→ Problems to solve
**1)** From the text on the postulates of quantum mechanics, list every physical quantity that the rules are said to map to the mathematical structure.
**2)** Rewrite the stretch of the quantum mechanics postulates text from "# 2: The Postulates" through "of five postulates.", replacing "Hilbert space" with "inner product space".

→ Excerpted passage
-- BEGIN --

# 2: The Postulates of Quantum Mechanics

- Page ID
- 56456

The entire structure of quantum mechanics (including its relativistic extension) can be formulated in terms of states and operations in Hilbert space. We need rules that map the physical quantities such as states, observables, and measurements to the mathematical structure of vector spaces, vectors and operators. There are several ways in which this can be done, and here we summarize these rules in terms of five postulates.

A physical system is described by a Hilbert space \(\mathscr{H}\), and the state of the system is represented by a ray with norm 1 in \(\mathscr{H}\).

-- END --

→ Provided data
-- BEGIN --

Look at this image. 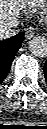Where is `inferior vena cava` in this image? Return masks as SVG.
<instances>
[{
	"label": "inferior vena cava",
	"mask_w": 47,
	"mask_h": 129,
	"mask_svg": "<svg viewBox=\"0 0 47 129\" xmlns=\"http://www.w3.org/2000/svg\"><path fill=\"white\" fill-rule=\"evenodd\" d=\"M19 25V20H15L6 25H1L0 27V39H7L16 35V27Z\"/></svg>",
	"instance_id": "602c4592"
}]
</instances>
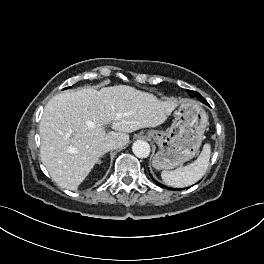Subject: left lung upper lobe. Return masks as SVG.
<instances>
[{"label": "left lung upper lobe", "instance_id": "left-lung-upper-lobe-1", "mask_svg": "<svg viewBox=\"0 0 264 264\" xmlns=\"http://www.w3.org/2000/svg\"><path fill=\"white\" fill-rule=\"evenodd\" d=\"M187 92L191 96V93H193L194 91L187 90Z\"/></svg>", "mask_w": 264, "mask_h": 264}]
</instances>
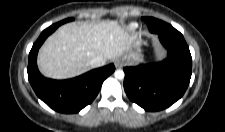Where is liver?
<instances>
[{
    "label": "liver",
    "instance_id": "liver-1",
    "mask_svg": "<svg viewBox=\"0 0 225 132\" xmlns=\"http://www.w3.org/2000/svg\"><path fill=\"white\" fill-rule=\"evenodd\" d=\"M134 42L117 21L67 23L42 45L38 67L48 78H72L90 70L96 57L109 61L132 52Z\"/></svg>",
    "mask_w": 225,
    "mask_h": 132
}]
</instances>
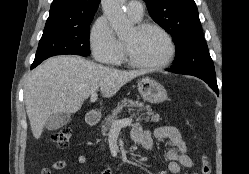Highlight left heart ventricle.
Segmentation results:
<instances>
[{"instance_id": "obj_1", "label": "left heart ventricle", "mask_w": 249, "mask_h": 174, "mask_svg": "<svg viewBox=\"0 0 249 174\" xmlns=\"http://www.w3.org/2000/svg\"><path fill=\"white\" fill-rule=\"evenodd\" d=\"M127 53L142 63H160L170 53V45L165 36L157 30L150 29L139 33L134 28L124 39Z\"/></svg>"}]
</instances>
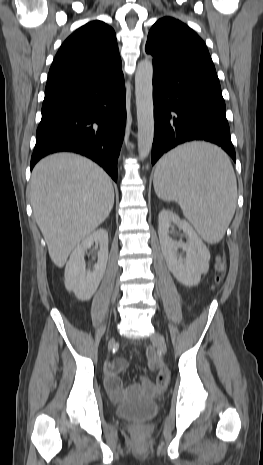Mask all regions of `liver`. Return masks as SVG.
<instances>
[{
    "label": "liver",
    "mask_w": 263,
    "mask_h": 465,
    "mask_svg": "<svg viewBox=\"0 0 263 465\" xmlns=\"http://www.w3.org/2000/svg\"><path fill=\"white\" fill-rule=\"evenodd\" d=\"M30 196L49 256L60 268L80 242L104 222L114 204L108 174L73 153H56L37 163Z\"/></svg>",
    "instance_id": "liver-1"
}]
</instances>
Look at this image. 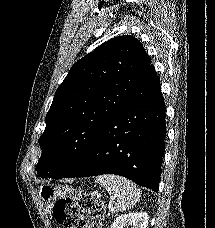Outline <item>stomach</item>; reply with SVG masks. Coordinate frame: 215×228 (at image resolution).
I'll use <instances>...</instances> for the list:
<instances>
[{
    "label": "stomach",
    "mask_w": 215,
    "mask_h": 228,
    "mask_svg": "<svg viewBox=\"0 0 215 228\" xmlns=\"http://www.w3.org/2000/svg\"><path fill=\"white\" fill-rule=\"evenodd\" d=\"M75 190L70 186H56V184H42L39 188V196L44 202L45 208L53 214L57 200L71 198Z\"/></svg>",
    "instance_id": "stomach-1"
}]
</instances>
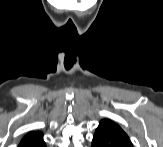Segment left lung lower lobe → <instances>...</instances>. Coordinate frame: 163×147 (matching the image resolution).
Returning <instances> with one entry per match:
<instances>
[{"mask_svg":"<svg viewBox=\"0 0 163 147\" xmlns=\"http://www.w3.org/2000/svg\"><path fill=\"white\" fill-rule=\"evenodd\" d=\"M92 147H132V144L124 131L97 128L92 140Z\"/></svg>","mask_w":163,"mask_h":147,"instance_id":"left-lung-lower-lobe-1","label":"left lung lower lobe"}]
</instances>
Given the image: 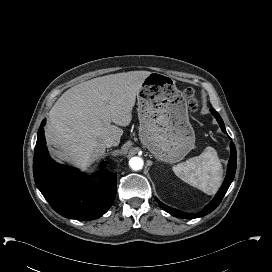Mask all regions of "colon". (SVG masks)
I'll use <instances>...</instances> for the list:
<instances>
[{
	"instance_id": "colon-1",
	"label": "colon",
	"mask_w": 272,
	"mask_h": 272,
	"mask_svg": "<svg viewBox=\"0 0 272 272\" xmlns=\"http://www.w3.org/2000/svg\"><path fill=\"white\" fill-rule=\"evenodd\" d=\"M182 96L184 100L187 102L190 109L193 111H196L198 108V101L196 99L193 89L191 88L184 89Z\"/></svg>"
}]
</instances>
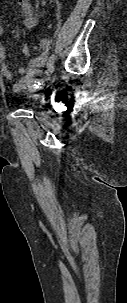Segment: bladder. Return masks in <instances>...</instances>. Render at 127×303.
Segmentation results:
<instances>
[{
	"mask_svg": "<svg viewBox=\"0 0 127 303\" xmlns=\"http://www.w3.org/2000/svg\"><path fill=\"white\" fill-rule=\"evenodd\" d=\"M24 104L29 107H34L36 103L34 100L31 99V100H27Z\"/></svg>",
	"mask_w": 127,
	"mask_h": 303,
	"instance_id": "bladder-1",
	"label": "bladder"
}]
</instances>
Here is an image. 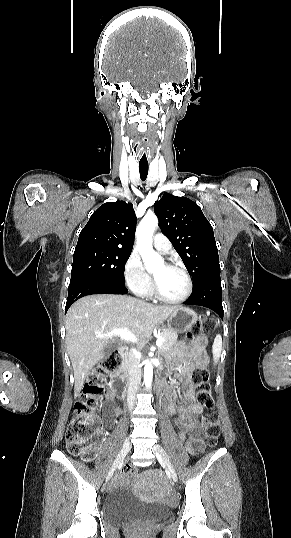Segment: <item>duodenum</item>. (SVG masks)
<instances>
[{"label":"duodenum","instance_id":"410a0bca","mask_svg":"<svg viewBox=\"0 0 291 538\" xmlns=\"http://www.w3.org/2000/svg\"><path fill=\"white\" fill-rule=\"evenodd\" d=\"M120 354L123 358V363L120 364L121 372L127 373V363H126L127 357H128L127 350L124 348L121 349ZM157 377H159V379L154 383V386L156 388H161L163 386V383L167 381L168 374L166 372H160L159 374H157ZM122 379H123V376L119 372H116L114 375H112V385H113L112 391L114 394H116L119 397H125L126 395V387H125L126 383Z\"/></svg>","mask_w":291,"mask_h":538}]
</instances>
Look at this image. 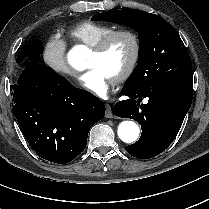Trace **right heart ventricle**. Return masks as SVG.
Wrapping results in <instances>:
<instances>
[{
  "label": "right heart ventricle",
  "mask_w": 209,
  "mask_h": 209,
  "mask_svg": "<svg viewBox=\"0 0 209 209\" xmlns=\"http://www.w3.org/2000/svg\"><path fill=\"white\" fill-rule=\"evenodd\" d=\"M115 28L107 23L83 21L67 29L66 35L73 41L93 47Z\"/></svg>",
  "instance_id": "right-heart-ventricle-1"
}]
</instances>
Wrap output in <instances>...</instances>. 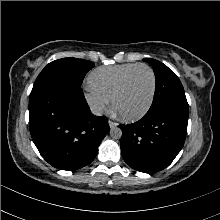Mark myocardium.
I'll use <instances>...</instances> for the list:
<instances>
[{
	"instance_id": "obj_1",
	"label": "myocardium",
	"mask_w": 220,
	"mask_h": 220,
	"mask_svg": "<svg viewBox=\"0 0 220 220\" xmlns=\"http://www.w3.org/2000/svg\"><path fill=\"white\" fill-rule=\"evenodd\" d=\"M139 68H146L152 77V91H151V95L149 98V101L147 103V105L143 108L142 111H140L137 114L134 115H124L121 114L117 111L116 109V100L119 97V95L123 92L128 79L130 78V76L133 74V72ZM156 88H157V78H156V74L153 70V68L151 66H149L148 64L145 63H140L137 64L136 66H134L132 69H130L125 75L124 77L121 79L120 83L118 84V86L116 87L115 91L113 92V95L111 97V103H112V107L113 109L120 115V117L126 121H137L139 119H141L142 117H144L148 111L150 110L153 102H154V98H155V94H156Z\"/></svg>"
}]
</instances>
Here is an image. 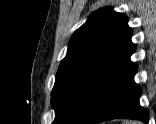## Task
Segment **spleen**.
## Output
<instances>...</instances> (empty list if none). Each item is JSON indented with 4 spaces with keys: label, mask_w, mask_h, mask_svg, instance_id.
Wrapping results in <instances>:
<instances>
[{
    "label": "spleen",
    "mask_w": 156,
    "mask_h": 124,
    "mask_svg": "<svg viewBox=\"0 0 156 124\" xmlns=\"http://www.w3.org/2000/svg\"><path fill=\"white\" fill-rule=\"evenodd\" d=\"M126 123H129V124H140L139 122H126Z\"/></svg>",
    "instance_id": "spleen-1"
}]
</instances>
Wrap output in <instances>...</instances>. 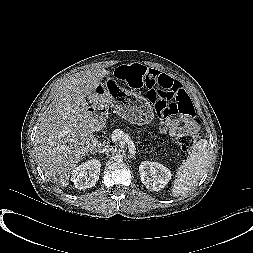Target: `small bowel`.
Returning a JSON list of instances; mask_svg holds the SVG:
<instances>
[{
    "label": "small bowel",
    "mask_w": 253,
    "mask_h": 253,
    "mask_svg": "<svg viewBox=\"0 0 253 253\" xmlns=\"http://www.w3.org/2000/svg\"><path fill=\"white\" fill-rule=\"evenodd\" d=\"M147 81L145 87H155L158 84L169 87H181V84L169 75L155 69H147ZM193 129L192 121L179 116L167 120L163 124V130L172 136H178Z\"/></svg>",
    "instance_id": "1"
}]
</instances>
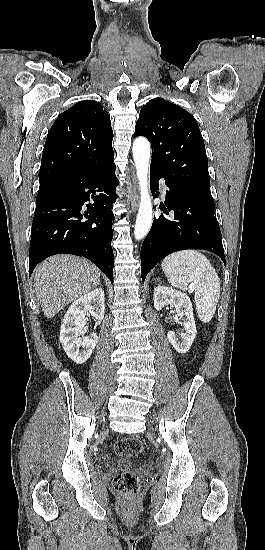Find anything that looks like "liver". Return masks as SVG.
<instances>
[{
  "mask_svg": "<svg viewBox=\"0 0 265 550\" xmlns=\"http://www.w3.org/2000/svg\"><path fill=\"white\" fill-rule=\"evenodd\" d=\"M33 280L36 297L49 319L97 287L100 270L85 258L54 255L37 266Z\"/></svg>",
  "mask_w": 265,
  "mask_h": 550,
  "instance_id": "obj_1",
  "label": "liver"
}]
</instances>
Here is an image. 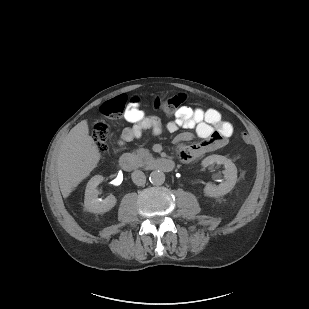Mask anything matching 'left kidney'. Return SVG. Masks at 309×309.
<instances>
[{
  "label": "left kidney",
  "mask_w": 309,
  "mask_h": 309,
  "mask_svg": "<svg viewBox=\"0 0 309 309\" xmlns=\"http://www.w3.org/2000/svg\"><path fill=\"white\" fill-rule=\"evenodd\" d=\"M215 163L225 166V170L223 171L225 181L217 186L207 183L204 187V193L209 197H220L229 193L234 188L237 181V168L235 164L224 156L210 155L202 161V166L208 167Z\"/></svg>",
  "instance_id": "obj_1"
}]
</instances>
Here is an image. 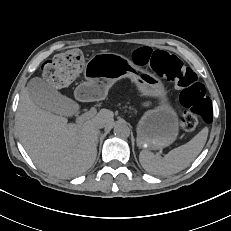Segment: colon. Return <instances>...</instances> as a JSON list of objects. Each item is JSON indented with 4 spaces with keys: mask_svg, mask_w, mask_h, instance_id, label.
I'll list each match as a JSON object with an SVG mask.
<instances>
[{
    "mask_svg": "<svg viewBox=\"0 0 231 231\" xmlns=\"http://www.w3.org/2000/svg\"><path fill=\"white\" fill-rule=\"evenodd\" d=\"M133 59L148 66L158 76L173 81L181 89L180 102L185 108L179 120L181 130L191 132L200 122L211 120L212 105L205 86L180 58L166 51L142 47L134 51ZM84 62L82 52L70 50L45 62L43 75L51 85L63 87L81 73Z\"/></svg>",
    "mask_w": 231,
    "mask_h": 231,
    "instance_id": "1",
    "label": "colon"
}]
</instances>
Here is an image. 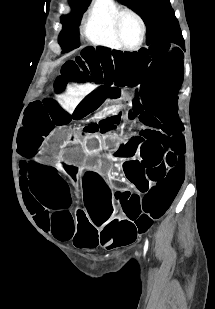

-- END --

→ Expected outputs
**1)** states, observables, measurements

**2)**
# 2: The Postulates of Quantum Mechanics

- Page ID
- 56456

The entire structure of quantum mechanics (including its relativistic extension) can be formulated in terms of states and operations in inner product space. We need rules that map the physical quantities such as states, observables, and measurements to the mathematical structure of vector spaces, vectors and operators. There are several ways in which this can be done, and here we summarize these rules in terms of five postulates.